The Union County Board of Equalization and Review on Thursday upheld the county tax assessor's valuations in a series of taxpayer appeals after hearing presentations from property owners and county appraisal staff.
The board, appointed by the county commissioners, voted on individual appeals ranging from vacant lots and residential parcels to commercial property. After presentations and county responses, board members moved, seconded and approved the assessor's values in each contested case the board took up that day. One scheduled hearing was rescheduled to a later date and two staff settlement lists were approved.
Board Chair (Board of Equalization and Review) opened the session by reading the board's role and procedures, telling taxpayers: "Property owners appearing before the Board of Equalization Review have a right to a fair and equitable hearing." The board followed that procedure and heard each appellant, county staff presentation and questions from members before moving to deliberation.

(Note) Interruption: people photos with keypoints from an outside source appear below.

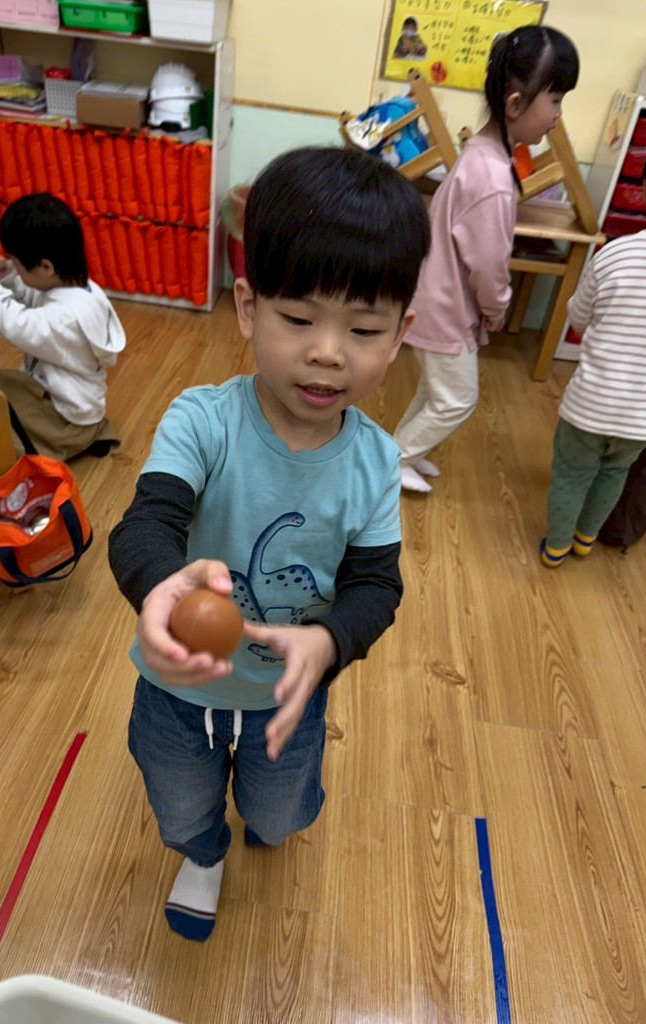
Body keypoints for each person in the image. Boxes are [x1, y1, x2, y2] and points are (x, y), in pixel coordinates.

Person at [108, 146, 430, 942]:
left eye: (362, 328)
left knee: (280, 812)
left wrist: (328, 641)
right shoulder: (202, 421)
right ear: (249, 308)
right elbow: (147, 522)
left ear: (399, 335)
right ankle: (203, 853)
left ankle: (266, 814)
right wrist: (159, 583)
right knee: (179, 804)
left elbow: (375, 585)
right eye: (298, 319)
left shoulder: (374, 462)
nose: (327, 351)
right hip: (176, 691)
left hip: (286, 694)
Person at [394, 25, 579, 493]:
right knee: (456, 399)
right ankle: (394, 462)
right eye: (555, 100)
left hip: (435, 297)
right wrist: (497, 309)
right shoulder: (494, 179)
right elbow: (490, 265)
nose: (558, 116)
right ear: (516, 104)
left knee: (436, 391)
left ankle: (399, 451)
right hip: (445, 307)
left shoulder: (479, 152)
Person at [540, 121, 646, 566]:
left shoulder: (615, 253)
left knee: (572, 474)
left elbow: (578, 317)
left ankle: (557, 546)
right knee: (614, 474)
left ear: (645, 190)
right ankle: (584, 539)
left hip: (592, 405)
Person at [0, 193, 126, 462]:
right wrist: (7, 276)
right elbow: (36, 295)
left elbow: (16, 324)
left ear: (45, 266)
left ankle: (63, 446)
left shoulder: (66, 318)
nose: (14, 267)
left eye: (17, 264)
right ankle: (87, 435)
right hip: (75, 404)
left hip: (65, 419)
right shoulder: (80, 288)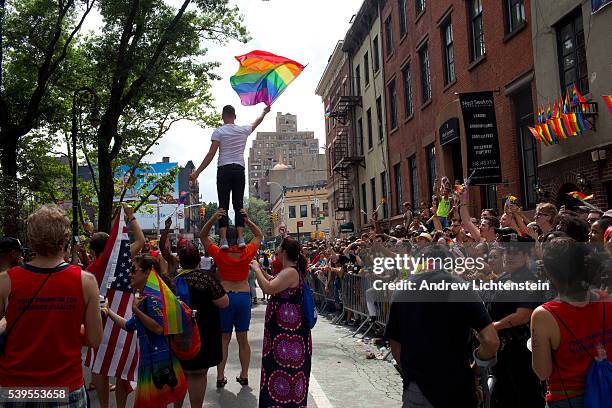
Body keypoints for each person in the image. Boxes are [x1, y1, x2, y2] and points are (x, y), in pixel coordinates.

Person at [0, 205, 103, 406]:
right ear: (65, 238)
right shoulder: (86, 281)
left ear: (31, 239)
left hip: (16, 388)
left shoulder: (5, 281)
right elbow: (94, 339)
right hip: (65, 388)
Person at [385, 244, 500, 408]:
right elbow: (491, 341)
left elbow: (395, 346)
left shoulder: (401, 290)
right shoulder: (461, 287)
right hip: (456, 387)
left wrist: (412, 374)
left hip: (417, 389)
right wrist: (475, 369)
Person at [531, 238, 611, 408]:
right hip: (607, 392)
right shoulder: (607, 301)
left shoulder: (544, 315)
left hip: (566, 399)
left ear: (548, 273)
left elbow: (542, 371)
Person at [104, 255, 188, 407]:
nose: (130, 274)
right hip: (150, 359)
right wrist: (108, 311)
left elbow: (158, 328)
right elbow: (129, 326)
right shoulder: (144, 297)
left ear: (147, 272)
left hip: (158, 360)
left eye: (133, 270)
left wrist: (136, 310)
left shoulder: (152, 298)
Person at [88, 203, 146, 408]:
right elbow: (141, 240)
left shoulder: (89, 271)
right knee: (123, 367)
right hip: (123, 319)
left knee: (99, 365)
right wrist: (130, 216)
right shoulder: (122, 260)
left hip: (99, 320)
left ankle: (104, 406)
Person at [190, 105, 270, 249]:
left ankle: (223, 240)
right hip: (239, 169)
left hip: (224, 169)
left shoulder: (219, 132)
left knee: (223, 205)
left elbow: (211, 154)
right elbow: (257, 122)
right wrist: (264, 112)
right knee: (239, 204)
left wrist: (197, 172)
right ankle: (240, 239)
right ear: (235, 116)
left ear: (223, 116)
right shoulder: (243, 130)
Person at [200, 208, 263, 387]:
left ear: (225, 237)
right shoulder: (247, 252)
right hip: (243, 296)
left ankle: (220, 376)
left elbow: (203, 236)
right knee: (243, 339)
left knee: (224, 339)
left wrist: (213, 218)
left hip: (225, 297)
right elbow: (259, 236)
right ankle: (244, 375)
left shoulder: (220, 253)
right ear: (240, 237)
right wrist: (247, 221)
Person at [484, 234, 545, 408]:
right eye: (506, 252)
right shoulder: (503, 277)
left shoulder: (528, 280)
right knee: (502, 395)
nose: (509, 256)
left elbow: (523, 315)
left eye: (515, 253)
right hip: (499, 349)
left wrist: (492, 327)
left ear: (526, 256)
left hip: (518, 349)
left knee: (524, 396)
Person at [251, 238, 312, 408]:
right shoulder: (289, 271)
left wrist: (256, 269)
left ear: (284, 252)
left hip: (288, 334)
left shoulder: (290, 272)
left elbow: (269, 288)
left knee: (285, 370)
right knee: (279, 368)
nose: (276, 250)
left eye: (279, 247)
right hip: (283, 331)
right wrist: (262, 270)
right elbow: (273, 281)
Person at [173, 242, 229, 408]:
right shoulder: (206, 279)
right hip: (203, 334)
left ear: (180, 261)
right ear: (198, 260)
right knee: (198, 374)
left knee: (181, 373)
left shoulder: (174, 281)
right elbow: (224, 303)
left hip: (179, 335)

County appraisers described the evidence they used for each parcel. For several residential appeals staff relied on neighborhood or rural-land sales that predated Jan. 1, 2025, the statutory cutoff the county said governs sales usable for the 2025 revaluation. For commercial properties the county presented regional and countywide office sales and, where applicable, recent purchase history.
After deliberation the board approved the county values on the contested parcels and accepted the staff settlement recommendations listed on the meeting addenda.
Votes at a glance
- Hearing 1 (property key 6150043): Motion to accept the county's assessment for the parcel (mover: Mr. Ashcraft; second: Mr. O'Keefe). Outcome: Approved.
- Hearing 2 (property key 06009029): Taxpayers not present. Motion to accept county assessment of $1,191,700 (mover: Mr. Smith; second: Mr. Ashcraft). Outcome: Approved.
- Hearing 3 (property key 05165533): Rescheduled to Sept. 4 at 4:30 p.m.
- Hearing 4 (property key 09040020, Cunningham): Motion to accept county assessment of $336,500 (mover: Mr. Ashcraft; second: Mr. O'Keefe). Outcome: Approved.
- Hearing 5 (property key 07058498, Badini): Motion to accept county assessment of $739,800 (mover: Mr. Smith; second: Mr. O'Keefe). Outcome: Approved.
- Hearing 6 (property key 07058412, Klingler): Motion to accept county-adjusted assessment of $644,600 (mover: Mr. Ashcraft; second: Mr. Smith). Outcome: Approved.
- Hearing 7 (property key 08231118): Taxpayer absent. Motion to accept county assessment of $62,800 (mover: Mr. Ashcraft; second: Mr. O'Keefe). Outcome: Approved.
- Hearing 8 (property key 09363001J, commercial property): Motion to accept county assessment (county presented regional office-sales comps; mover: Mr. Ashcraft; second: Mr. Smith). Outcome: Approved (county assessment remained approximately $2.13 million as presented by county staff).
- Hearing 9 (property key 09185012, vacant land): Motion to accept county assessment of $1,077,800 (mover: Mr. Ashcraft; second: Mr. O'Keefe). Outcome: Approved.
- Addendum A (staff-recommended settlements): Motion to approve staff settlements. Outcome: Approved.
- Addendum B (notices of value where taxpayers did not respond): Motion to accept as presented. Outcome: Approved.
Why it matters
The board's routine of hearing taxpayer evidence and staff presentations is the final administrative review before written notices are issued. By upholding the assessor's values the board confirmed appraiser choices about comparable sales, zoning classification and treatment of constraints such as flood zone encumbrances for the parcels contested that day.
What the board heard
- County staff repeatedly noted the statutory cutoff for comparable sales (Jan. 1, 2025) and said they adjusted values using sales and analytic tools tuned to parcel type (rural, subdivision lots, commercial) and to site constraints (floodplain, topography).
- For commercial appeals staff ran county and regional office-sale analyses and referenced a recent 2023 purchase as a benchmark for a vacant tract that had been purchased for $950,000 on March 17, 2023.
- Board members asked questions about site constraints (shape, floodplain acreage, topography), neighborhood treatment (whether a parcel is inside a subdivision's plat or outside it) and whether recent sales or listing estimates provided by taxpayers met the statutory requirements.
The board's action closes the administrative appeal for the parcels where the county values were affirmed. Taxpayers will receive written notice of the board's decisions and any further appeal rights under state law.
The board recessed and set follow-up hearings for the coming weeks, with a larger schedule expected to begin Sept. 15.